Excerpt from “The Black Feminist Reader”
Blackwell Publishers, 2000

Edited by Joy James and T. Denean Sharpley-Whiting


From Chapter 10, Radicalizing Feminism, by Joy James

Despte agitational movements, the concept of African Americans participating in political decisions has historically been translated through corporate, state or philanthropic channels. A century ago, the vision and resources of the American Baptist Home Missionary Society (ABHMS) allowed wealthy, white Christian missionaries to create the black elite Talented Tenth as a shadow of themselves as influential, liberal leaders, and to organize privileged black Americans to serve as a buffer zone between white America and a restive, disenfranchised black mass. Funding elite black colleges such as Spellman and Morehouse (named after white philanthropists) to produce aspirants suitable for the American ideal [I can’t help but thiink here of “The Invisible Man,” by Ralph Ellison. -SG], the ABHMS encouraged the development of race managers rather than revolutionaries. To the extent that it followed and follows the founders’ mandate, the Talented Tenth was, and remains, anti-revolutionary. The formation of the Talented Tenth — supported by white influential liberals — historically included women. It therefore liberalized the proto-feminism of historical flack female elites. Contemporary black feminist politics as pursued by elites eveince an anti-revolutionary tendency reflective of the bourgeois ideology ofg “race uplift.” Vacillating between race management and revolutionary praxes, black feminisms are alternately integrated into, or suppressed within, corporate-consumer culture.
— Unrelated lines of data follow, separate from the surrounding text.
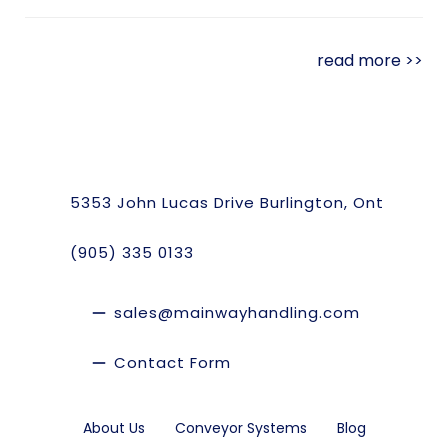
read more >>
5353 John Lucas Drive Burlington, Ont
(905) 335 0133
sales@mainwayhandling.com
Contact Form
About Us
Conveyor Systems
Blog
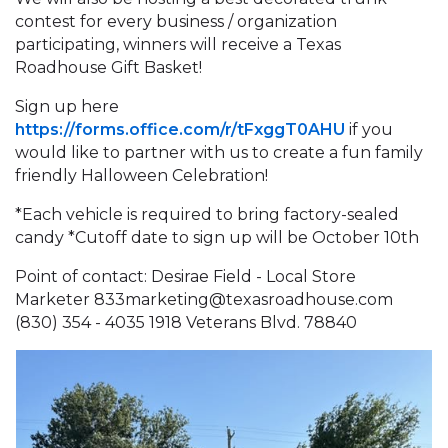
contest for every business / organization
participating, winners will receive a Texas
Roadhouse Gift Basket!
Sign up here
https://forms.office.com/r/tFxggT0AHU
if you
would like to partner with us to create a fun family
friendly Halloween Celebration!
*Each vehicle is required to bring factory-sealed
candy *Cutoff date to sign up will be October 10th
Point of contact: Desirae Field - Local Store
Marketer 833marketing@texasroadhouse.com
(830) 354 - 4035 1918 Veterans Blvd. 78840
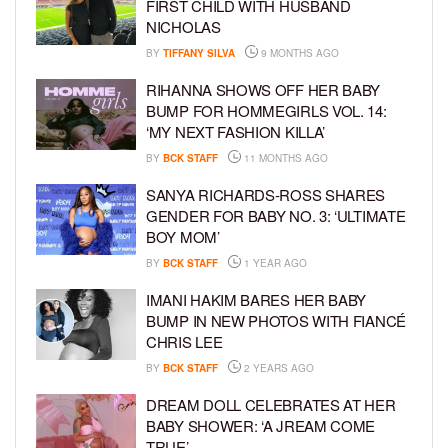
FIRST CHILD WITH HUSBAND
NICHOLAS
BY
TIFFANY SILVA
9 MONTHS AGO
RIHANNA SHOWS OFF HER BABY
BUMP FOR HOMMEGIRLS VOL. 14:
‘MY NEXT FASHION KILLA’
BY
BCK STAFF
11 MONTHS AGO
SANYA RICHARDS-ROSS SHARES
GENDER FOR BABY NO. 3: ‘ULTIMATE
BOY MOM’
BY
BCK STAFF
1 YEAR AGO
IMANI HAKIM BARES HER BABY
BUMP IN NEW PHOTOS WITH FIANCÉ
CHRIS LEE
BY
BCK STAFF
2 YEARS AGO
DREAM DOLL CELEBRATES AT HER
BABY SHOWER: ‘A JREAM COME
TRUE’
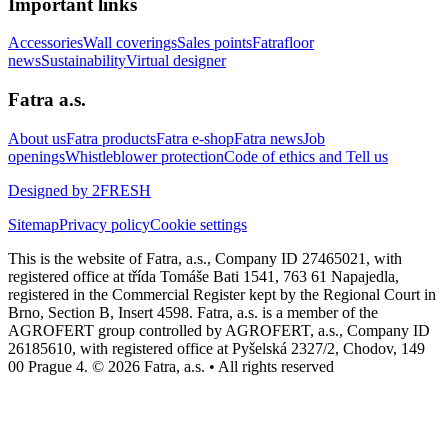
Important links
Accessories
Wall coverings
Sales points
Fatrafloor
news
Sustainability
Virtual designer
Fatra a.s.
About us
Fatra products
Fatra e-shop
Fatra news
Job
openings
Whistleblower protection
Code of ethics and Tell us
Designed by 2FRESH
Sitemap
Privacy policy
Cookie settings
This is the website of Fatra, a.s., Company ID 27465021, with
registered office at třída Tomáše Bati 1541, 763 61 Napajedla,
registered in the Commercial Register kept by the Regional Court in
Brno, Section B, Insert 4598. Fatra, a.s. is a member of the
AGROFERT group controlled by AGROFERT, a.s., Company ID
26185610, with registered office at Pyšelská 2327/2, Chodov, 149
00 Prague 4. © 2026 Fatra, a.s. • All rights reserved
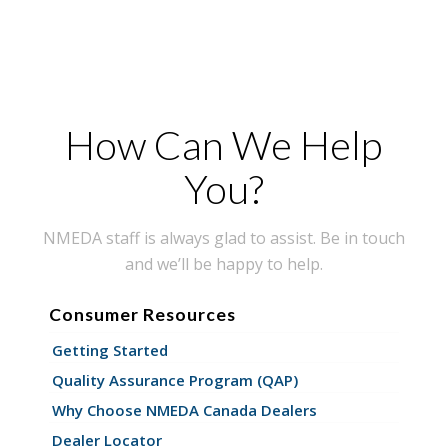
How Can We Help
You?
NMEDA staff is always glad to assist. Be in touch
and we’ll be happy to help.
Consumer Resources
Getting Started
Quality Assurance Program (QAP)
Why Choose NMEDA Canada Dealers
Dealer Locator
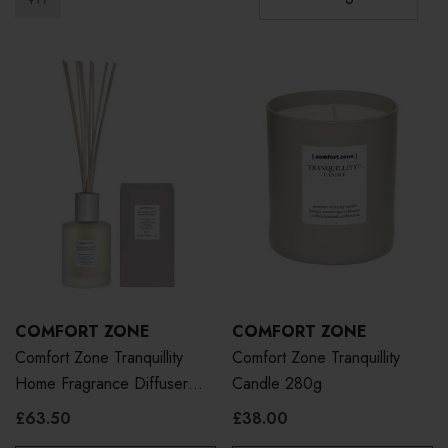
COMFORT ZONE
COMFORT ZONE
Comfort Zone Tranquillity
Comfort Zone Tranquillity
Home Fragrance Diffuser
Candle 280g
500ml
£63.50
£38.00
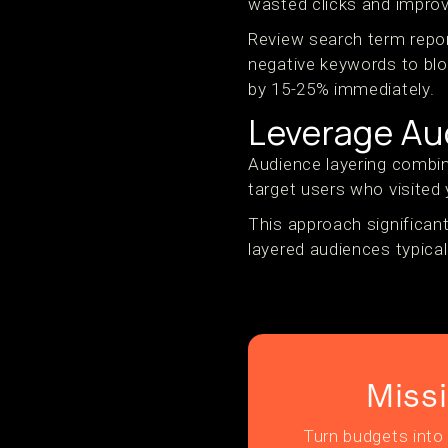
wasted clicks and improv
Review search term repor
negative keywords to bloc
by 15-25% immediately.
Leverage Au
Audience layering combine
target users who visited 
This approach significant
layered audiences typical
Miss
Turn budgets into 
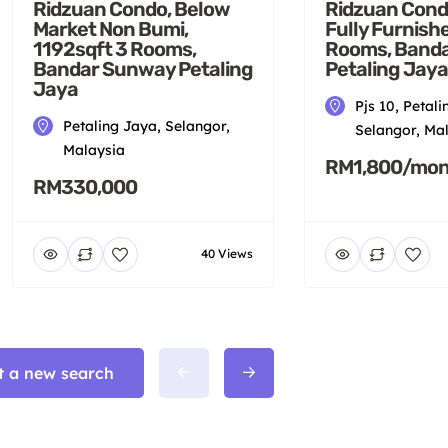
Ridzuan Condo, Below
Ridzuan Cond
Market Non Bumi,
Fully Furnish
1192sqft 3 Rooms,
Rooms, Band
Bandar Sunway Petaling
Petaling Jaya
Jaya
Pjs 10, Petali
Petaling Jaya, Selangor,
Selangor, Ma
Malaysia
RM1,800/mon
RM330,000
40 Views
t a new search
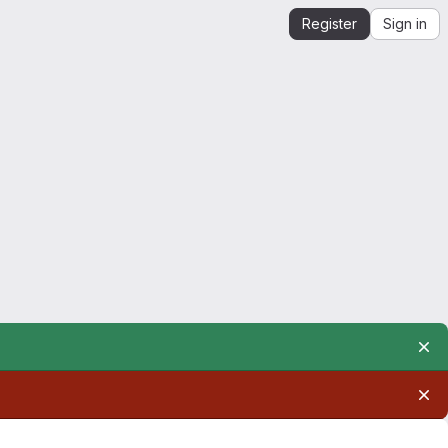
Register
Sign in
Yet as [Ella] Baker noted, the 1960s ushered in a more democratic, grassroots-driven form of leadership. The “new wave” of black feminisms originating from the 1960s invariably connect with historical anti-racist struggles in the United States. Black women created )and continue to create) feminism out of militant national liberation or anti-racist movements in which they often functioned as unrecognized organizers and leaders. Equally, their contributions to American feminism are inadequately noted, even among those who document the history of contemporary radical feminism. Emerging from black militant groups, Afra-Americans shaped feminist politics. A critical examination of these sites of emergent feminism and their embedded contradictions reveals black feminism’s more radical dimensions. For instance, the Combahee River Collective traces its origin to political formations now generally considered as uniformly sexist…

…The Combahee River Collective took its name from the guerrilla foray led by the black revolutionary Harriet Tubman on June 2, 1863. This freed hundreds of enslaved people in South Carolina’s Port Royal region, and was the first and only military campaign in the United States planned and executed by a woman.

2 Comments

  1. Jessica:

    You have problably read it, but Angela Davis book on “women, race and class” is a very interesting read particularly on the historical ties between the anti-slavery and feminist movements. It is interesting because it shows a lot of the struggles over class, racism and sexism within those movements which some other books skim over or generalise about.

  2. Stan:

    I have Davis’ “Women, Culture, and Politics,” and she is in the BFR (above) with her essay “Women and Capitalism: Dialectics of Oppression and Liberation.”

    Just saw “Rabbit Proof Fence” last night for the first time. Damn!